Comparison of charges with other boroughs

Merton is very aware of the financial challenges facing many of its residents and visitors to the borough. The proposed charges took into consideration the charges of neighbouring boroughs. In all cases including permits, paid-for parking and season tickets, Merton's charges can be considered average and on a par with other outer London boroughs, with central London boroughs being more expensive.

Other boroughs have more recently introduced a diesel levy and emission-based charging to dissuade unnecessary car journeys and car ownership.

 

Report to councillors

The report below has been presented to the Cabinet, and to the Sustainable Communities Overview and Scrutiny Panel.

Report: Public Health, Air Quality and Sustainable Transport - a Strategic Approach to Parking Charges

 

Consultation process and next steps

We have used My Merton magazine (March edition) to bring the proposed changes to the attention of all residents across Merton.
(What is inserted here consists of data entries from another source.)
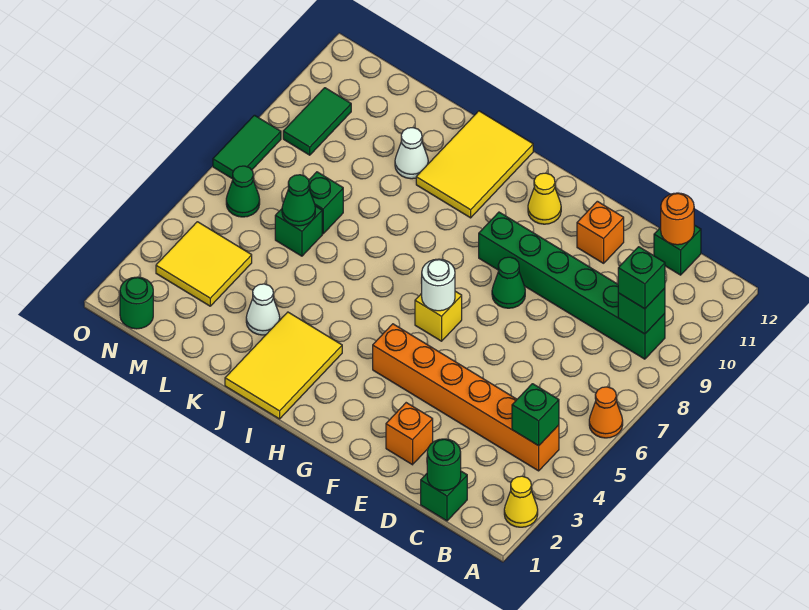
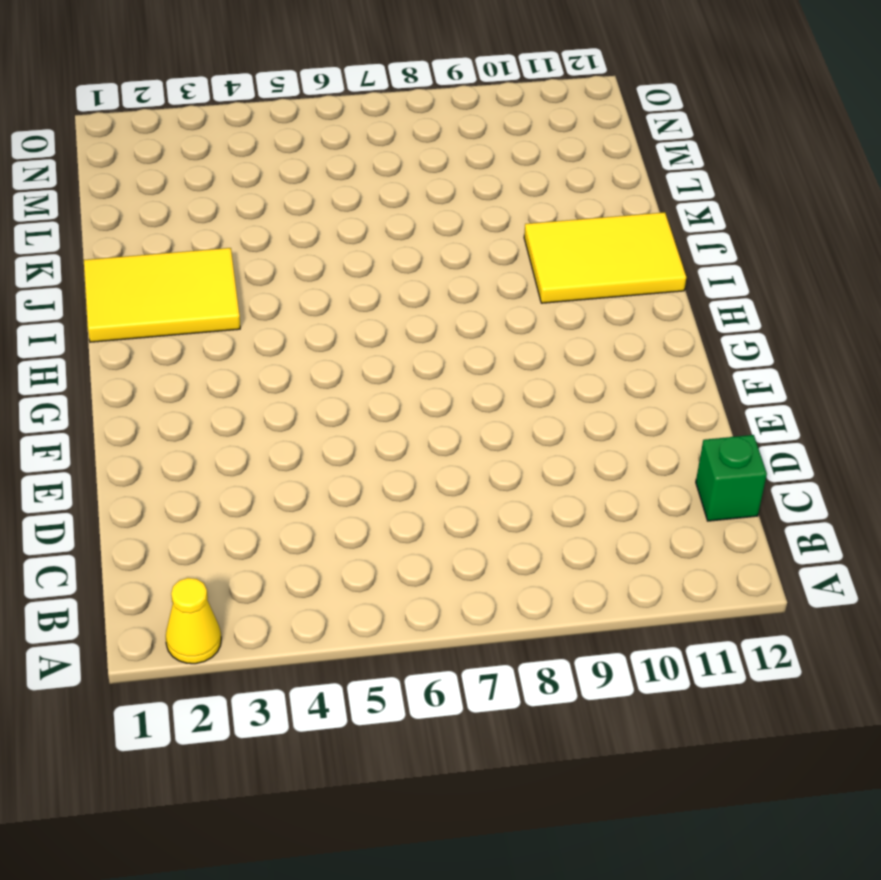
none -> orange cone A6 level 1
none -> orange brick B4:G4 level 1
none -> green brick B9:G9 level 1

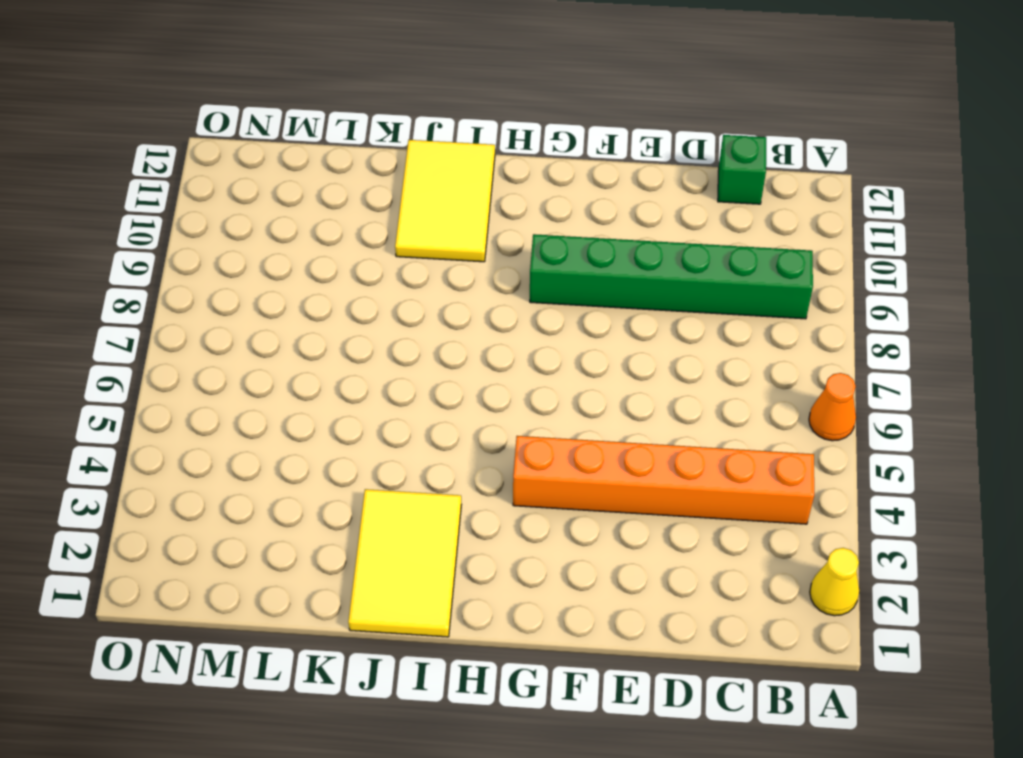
none -> green brick C1 level 1
none -> orange brick E2 level 1
none -> orange brick E11 level 1

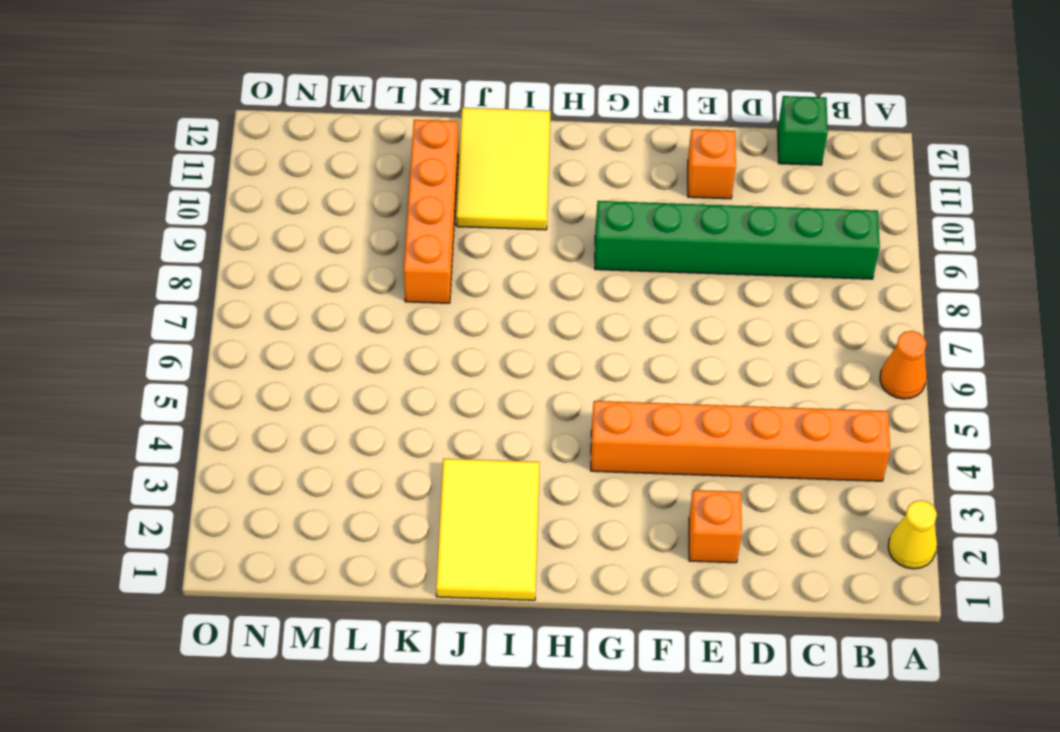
orange brick K8:K11 level 1 -> white cone K10 level 1
none -> green brick C1 level 1
none -> green cone F8 level 1
none -> yellow brick G6 level 1

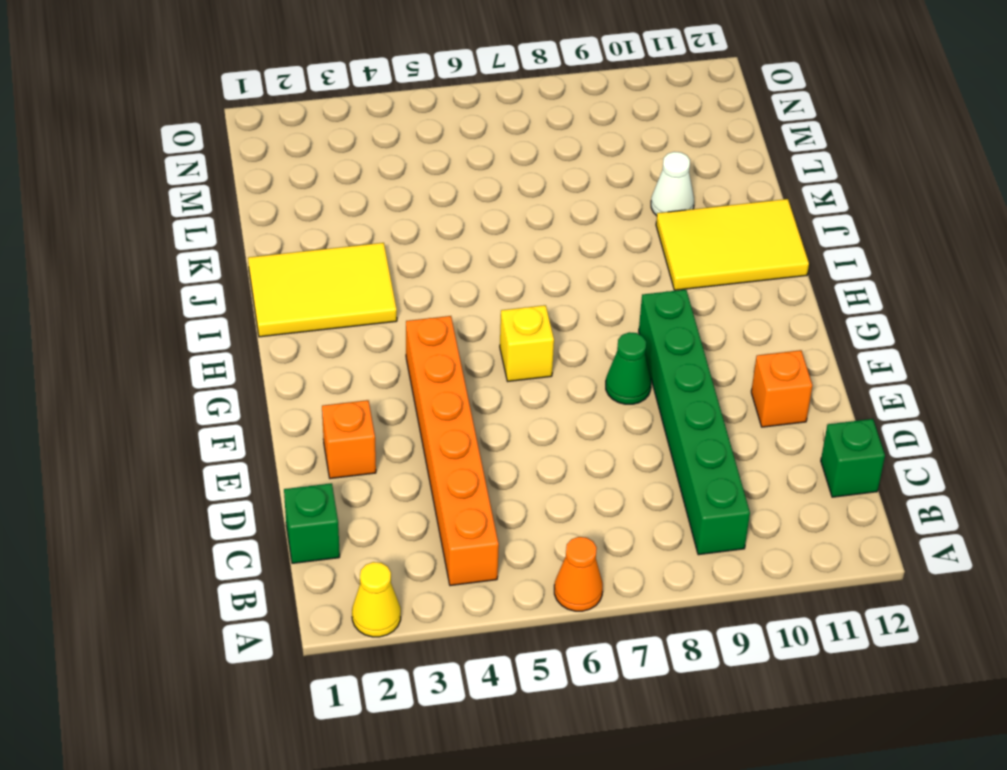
none -> yellow cone G11 level 1
none -> white cone K3 level 1
none -> green brick L6 level 1

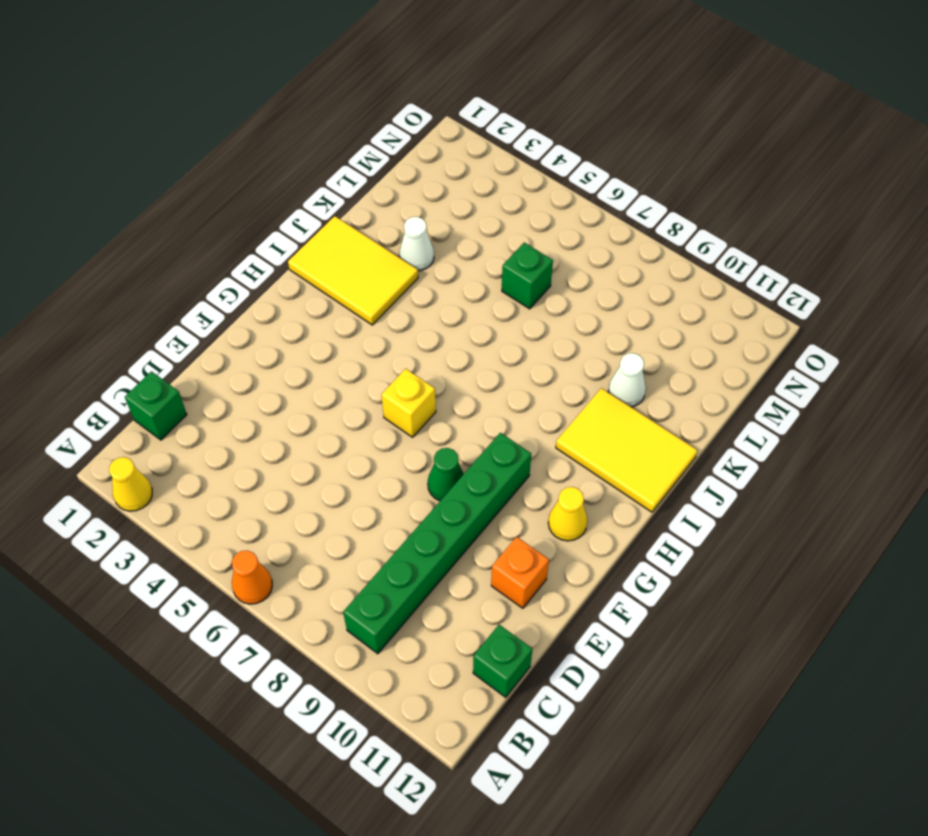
none -> orange brick B4:G4 level 1
none -> orange brick E2 level 1
none -> green brick L7 level 1

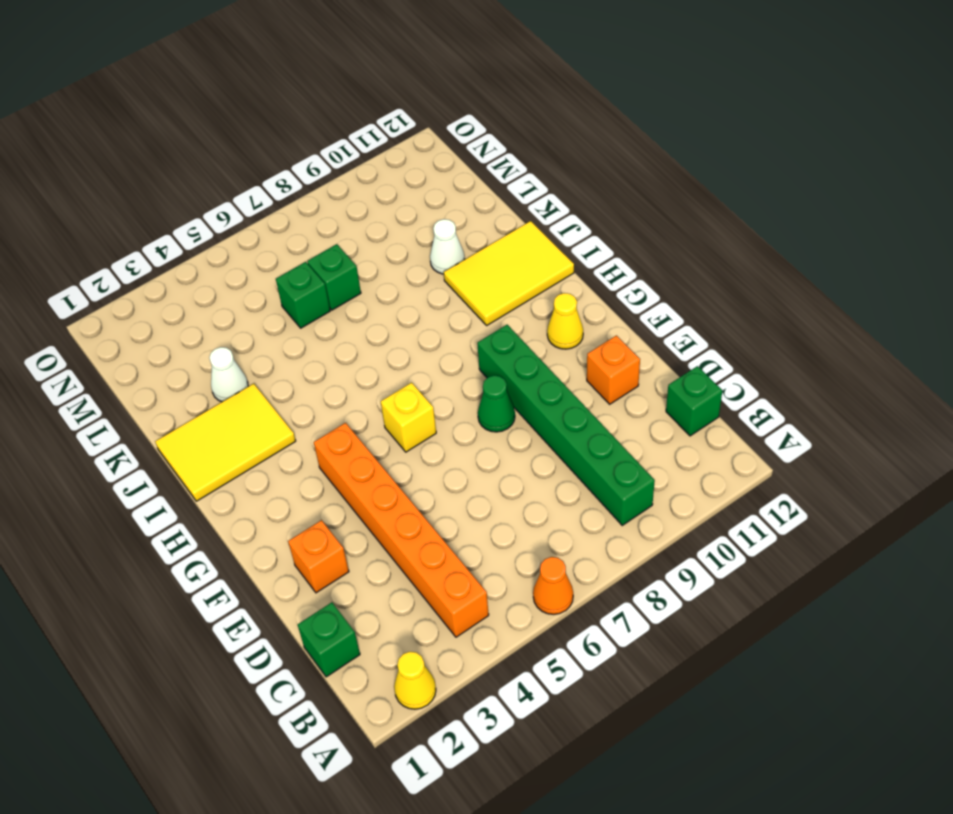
none -> yellow tile M3:N4 level 1
none -> green round brick N1 level 1
none -> green cone N6 level 1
We will also write directly to statutory bodies such as the Police, along with interested bodies such as residents associations and business groups.

Once all comments have been received, a report will be written detailing any representations and comments made. This report will be considered at a Cabinet meeting at which councillors will make a final decision in the summer.

 

Related issues that are not in this consultation

We are considering the following three issues separately, and they are not covered by this consultation.

1. Virtual parking permits

The council is committed to the introduction of virtual Permits and visitor Permits. This is where a physical permit is not required to be displayed in a vehicle, but instead the Civil Enforcement Officer will know though his or her handheld device that the vehicle has a valid virtual permit that is stored on the parking system. Although this is not possible at the present time; the council is currently procuring a new permit system which will be in place in 2019.

2. Emissions-based charging

Many other authorities have already introduced charges based on the level of emissions a vehicle gives out. This is calculated in a similar way to your car tax and is accepted as a logical and sensible method.

Emission-based charging will be considered along with a review of the diesel levy, with a report being presented to councillors in autumn 2019 for consideration.

This will include permits and for one-off paid for parking transactions, i.e., parking for an hour in a local car park as well as permits. This would require greater use of technology including cashless parking. We currently use RingGo. The use of 'intelligent' pay and display machines, which can identify the emissions of a vehicle, based on a vehicle registration will also be considered.

3. Diesel levy

We took the decision to introduce the diesel levy surcharge in 2016. The emissions from diesel engines are known to be particularly harmful. The diesel levy along with emission-based charging will be considered. A report will be presented to councillors in autumn 2019 for consideration.

Since the introduction in Merton, a number of other London boroughs have followed Merton's lead with the aim of reducing diesel car use. Currently the diesel levy is only charged on permits, but consideration will be given to extending this to pay and display parking and season tickets.